Acordo entre UE e Mercosul sofre novo revés

O Estado de S. Paulo

 

O Parlamento Europeu aprovou ontem resolução em que manifesta oposição a um acordo comercial entre a União Europeia e o Mercosul, dizendo que o pacto “não pode ser ratificado como está”. A decisão tem caráter simbólico, já que os termos da negociação ainda precisam passar pelo plenário da Casa, bem como pelos Parlamentos nacionais dos dois blocos.

 

Em uma versão preliminar, o documento chegou a citar a política ambiental do presidente Jair Bolsonaro como justificativa para a anulação do acordo. Trecho destacava a “extrema preocupação com a política ambiental de Jair Bolsonaro, que vai na contramão dos compromissos firmados no Acordo de Paris (que prevê metas para a redução da emissão de gases do efeito estufa), em particular no que trata do combate ao aquecimento global e proteção da biodiversidade”.

----

--- EXERCÍCIOS ---
- A) Condense o parágrafo do texto selecionado que começa com "O Parlamento Europeu aprovou ontem", preservando os fatos principais.
- B) Escreva a continuação do texto selecionado sobre o acordo entre UE e Mercosul, a partir do parágrafo final.

--- AMOSTRA DE DADOS ---

----

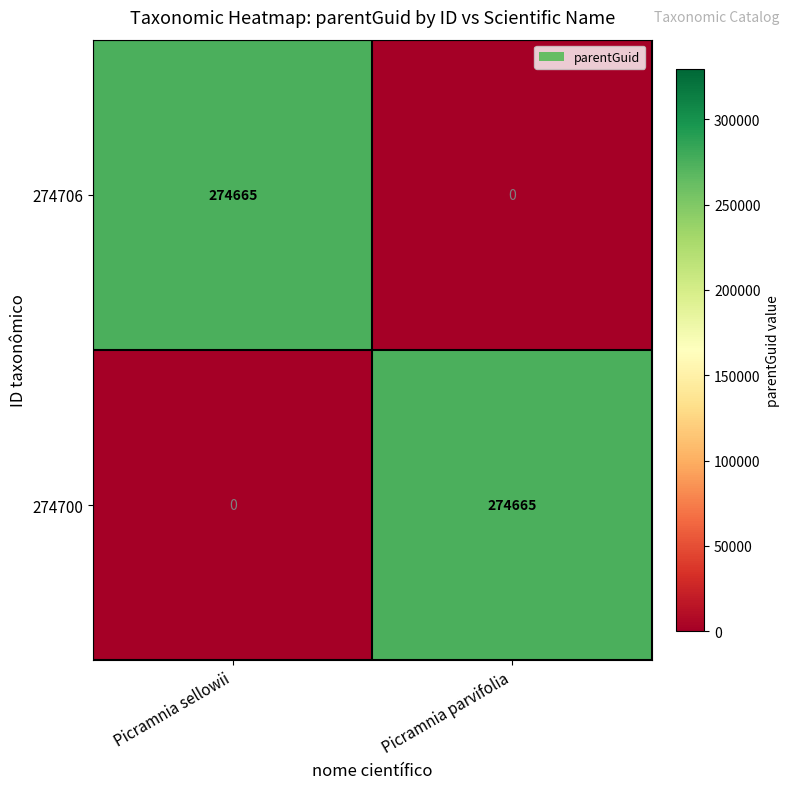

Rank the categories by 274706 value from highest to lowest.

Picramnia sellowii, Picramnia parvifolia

----

--- RESPOSTAS POR TAREFA ---
- A) O Parlamento Europeu aprovou ontem uma resolução contra o acordo comercial entre a União Europeia e o Mercosul, afirmando que o pacto "não pode ser ratificado como está". A decisão é simbólica. Os termos ainda precisam passar pelo plenário da Casa e pelos Parlamentos nacionais dos dois blocos.

- B)
A menção a Bolsonaro foi retirada da redação final da resolução. Ainda assim, afirma que o tratado de integração deve “assegurar a competição livre e garantir os padrões e métodos de produção europeus”. Lembra que o acordo tem um capítulo específico que exige o cumprimento de normas de desenvolvimento sustentável. A votação teve 345 votos a favor da resolução, 295 contra e 56 abstenções.

 

No ano passado, após duas décadas de negociações, os países da UE e do Mercosul (Argentina, Brasil, Uruguai e Paraguai) anunciaram um acordo abrangente para criar a maior zona de livre-comércio do mundo. No entanto, a ratificação do tratado pelos governos europeus encontra resistência firme, em parte devido ao desmatamento acelerado no Brasil e também devido a temores de agricultores europeus do que chamam de concorrência desleal por parte de empresas sul-americanas.

 

Em 21 de setembro, o vice-presidente da Comissão Europeia, Valdis Dombrovskis, disse que a UE esperava “um claro compromisso” do Mercosul de garantir que respeitará a seção “desenvolvimento sustentável” do acordo.

 

Os parlamentos da Áustria e da Holanda já descartaram a ratificação do acordo na sua forma atual, enquanto Bélgica, Irlanda, Luxemburgo e França estão relutantes. Até a Alemanha, grande divulgadora do texto, expressou dúvidas sobre o futuro do tratado. “Temos sérias dúvidas de que o acordo possa ser aplicado conforme o planejado”, disse mês passado o porta-voz da chanceler Angela Merkel, Steffen Seibert.

 

“Ruído”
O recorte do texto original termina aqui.